# Older puppy with no hip certifications



## rskarma (Jul 28, 2017)

Hello

We are considering buying an older puppy from a breeder who raised him from a small puppy until now. He is 10 months old. The dog has been raised in a home setting, fed a raw diet and has been socialized. He is beautiful and I am told very sweet. Pedigree from Portugal (Sire- VA3 BSZS 2016 Cronos del Seprio) and Italy ( dam- PT SIEGERIN, SG Roxy de Vulpos Velox ) . Sire has normal hips and dam has fast normal. The rest of the pedigree tree has predominantly A1 hips. Our main concern is no prelim hip testing done. I realize that hips can change from prelims and he is young. Is it ok to rely on a dog's pedigree to assess the risk of hip issues?

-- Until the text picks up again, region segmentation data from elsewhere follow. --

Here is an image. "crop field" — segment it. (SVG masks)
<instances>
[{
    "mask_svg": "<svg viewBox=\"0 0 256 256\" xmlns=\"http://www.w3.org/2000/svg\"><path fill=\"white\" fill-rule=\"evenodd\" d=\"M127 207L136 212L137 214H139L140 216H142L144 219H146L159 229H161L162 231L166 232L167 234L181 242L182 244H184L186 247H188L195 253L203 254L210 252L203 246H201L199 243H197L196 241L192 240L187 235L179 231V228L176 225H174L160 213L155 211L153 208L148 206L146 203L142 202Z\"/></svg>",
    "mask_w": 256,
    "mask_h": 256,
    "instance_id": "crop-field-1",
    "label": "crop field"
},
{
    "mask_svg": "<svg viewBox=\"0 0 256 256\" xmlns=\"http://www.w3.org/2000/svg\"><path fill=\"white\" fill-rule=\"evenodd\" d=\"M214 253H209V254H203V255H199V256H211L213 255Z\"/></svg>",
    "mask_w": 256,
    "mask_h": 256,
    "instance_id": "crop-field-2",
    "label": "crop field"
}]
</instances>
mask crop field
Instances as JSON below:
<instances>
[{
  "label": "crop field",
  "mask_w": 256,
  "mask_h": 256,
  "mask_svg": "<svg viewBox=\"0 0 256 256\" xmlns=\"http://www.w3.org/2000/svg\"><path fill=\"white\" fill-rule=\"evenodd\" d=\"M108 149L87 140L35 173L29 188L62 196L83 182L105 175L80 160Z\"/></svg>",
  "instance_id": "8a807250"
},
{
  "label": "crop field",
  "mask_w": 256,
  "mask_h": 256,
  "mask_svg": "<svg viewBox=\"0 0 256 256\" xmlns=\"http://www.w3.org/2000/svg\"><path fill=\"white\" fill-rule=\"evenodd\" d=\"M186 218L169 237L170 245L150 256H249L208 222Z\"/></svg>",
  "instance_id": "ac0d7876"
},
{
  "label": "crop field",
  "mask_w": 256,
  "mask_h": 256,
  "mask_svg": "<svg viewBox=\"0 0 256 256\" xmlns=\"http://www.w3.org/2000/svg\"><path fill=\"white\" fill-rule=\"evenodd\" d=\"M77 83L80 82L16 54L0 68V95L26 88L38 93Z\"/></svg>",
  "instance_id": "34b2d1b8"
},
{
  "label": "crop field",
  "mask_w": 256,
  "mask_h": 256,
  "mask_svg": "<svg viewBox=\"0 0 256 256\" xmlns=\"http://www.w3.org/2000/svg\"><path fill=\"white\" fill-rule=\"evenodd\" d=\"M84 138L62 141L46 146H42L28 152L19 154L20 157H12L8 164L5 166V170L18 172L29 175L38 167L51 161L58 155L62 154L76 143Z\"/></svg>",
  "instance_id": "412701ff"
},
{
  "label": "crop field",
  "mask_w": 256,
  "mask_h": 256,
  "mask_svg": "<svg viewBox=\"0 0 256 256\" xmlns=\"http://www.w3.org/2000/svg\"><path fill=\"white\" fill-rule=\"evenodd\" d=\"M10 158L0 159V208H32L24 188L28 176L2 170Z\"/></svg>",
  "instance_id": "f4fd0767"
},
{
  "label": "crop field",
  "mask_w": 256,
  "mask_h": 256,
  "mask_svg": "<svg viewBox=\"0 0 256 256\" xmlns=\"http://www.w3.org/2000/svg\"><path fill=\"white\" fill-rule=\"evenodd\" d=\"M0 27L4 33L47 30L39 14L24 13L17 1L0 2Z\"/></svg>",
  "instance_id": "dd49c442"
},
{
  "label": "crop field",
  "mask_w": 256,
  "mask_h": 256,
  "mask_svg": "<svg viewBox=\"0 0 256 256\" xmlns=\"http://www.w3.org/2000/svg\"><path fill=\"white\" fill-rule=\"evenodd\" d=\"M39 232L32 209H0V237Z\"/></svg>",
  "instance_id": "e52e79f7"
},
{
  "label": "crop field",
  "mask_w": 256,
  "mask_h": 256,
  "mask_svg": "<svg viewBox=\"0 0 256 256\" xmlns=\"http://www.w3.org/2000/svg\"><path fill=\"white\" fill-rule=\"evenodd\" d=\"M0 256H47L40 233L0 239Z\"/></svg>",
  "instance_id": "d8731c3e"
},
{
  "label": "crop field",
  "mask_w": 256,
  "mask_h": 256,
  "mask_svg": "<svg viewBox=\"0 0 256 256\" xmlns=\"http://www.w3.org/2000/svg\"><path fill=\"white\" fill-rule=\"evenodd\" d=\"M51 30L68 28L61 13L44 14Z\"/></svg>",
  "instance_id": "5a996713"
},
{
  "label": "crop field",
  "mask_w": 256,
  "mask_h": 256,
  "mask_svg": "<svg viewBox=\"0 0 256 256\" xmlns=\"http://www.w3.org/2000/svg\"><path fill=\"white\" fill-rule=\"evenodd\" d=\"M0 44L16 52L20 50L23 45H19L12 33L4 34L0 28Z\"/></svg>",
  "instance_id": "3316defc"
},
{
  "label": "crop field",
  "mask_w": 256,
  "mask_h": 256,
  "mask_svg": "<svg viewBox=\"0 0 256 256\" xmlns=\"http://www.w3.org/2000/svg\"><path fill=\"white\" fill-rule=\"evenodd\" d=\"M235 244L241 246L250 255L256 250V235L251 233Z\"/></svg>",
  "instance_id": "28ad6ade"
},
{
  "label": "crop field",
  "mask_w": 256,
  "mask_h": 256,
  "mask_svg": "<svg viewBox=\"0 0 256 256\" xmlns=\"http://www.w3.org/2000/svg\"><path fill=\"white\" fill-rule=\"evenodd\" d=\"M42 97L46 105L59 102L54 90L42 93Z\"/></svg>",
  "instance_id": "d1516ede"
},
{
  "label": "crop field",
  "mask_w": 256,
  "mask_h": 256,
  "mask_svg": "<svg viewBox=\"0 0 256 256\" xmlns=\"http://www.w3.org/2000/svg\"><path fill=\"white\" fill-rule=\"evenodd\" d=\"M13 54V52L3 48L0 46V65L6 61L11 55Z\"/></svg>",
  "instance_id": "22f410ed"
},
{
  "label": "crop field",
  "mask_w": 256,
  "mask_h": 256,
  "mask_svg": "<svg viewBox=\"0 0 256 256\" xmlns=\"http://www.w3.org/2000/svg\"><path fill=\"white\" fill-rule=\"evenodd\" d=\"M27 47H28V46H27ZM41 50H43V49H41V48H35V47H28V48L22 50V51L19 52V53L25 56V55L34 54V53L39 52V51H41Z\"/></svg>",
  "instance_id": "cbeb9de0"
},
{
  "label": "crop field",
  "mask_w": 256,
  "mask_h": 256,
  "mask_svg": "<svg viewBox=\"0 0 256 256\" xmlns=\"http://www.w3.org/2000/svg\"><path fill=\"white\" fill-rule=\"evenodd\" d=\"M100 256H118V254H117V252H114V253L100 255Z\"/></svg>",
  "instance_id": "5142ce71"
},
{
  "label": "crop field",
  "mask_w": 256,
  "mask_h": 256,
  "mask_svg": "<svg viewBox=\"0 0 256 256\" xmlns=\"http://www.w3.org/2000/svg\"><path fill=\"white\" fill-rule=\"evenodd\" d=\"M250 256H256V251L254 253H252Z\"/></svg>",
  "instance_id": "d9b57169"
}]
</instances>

Would greatly appreciate any input on this. 

thank you


----------



## mycobraracr (Dec 4, 2011)

I wouldn't rely on pedigree. I would at the very least see some X-rays. Prelims would be best or SV at 12 months.


----------



## anagram (Apr 24, 2017)

Hi 

What is your goal with the puppy ?
If you are looking for a potential stud dog in the future , then prelims are needed before you commit money now and time and resources later. 12mnths SV should be done as well of course.
If you are looking for a dog , that you will train and show for your own enjoyment and have generally as a pet / family dog , then 12mnths SV should be fine.


----------



## rskarma (Jul 28, 2017)

thank you for the input


----------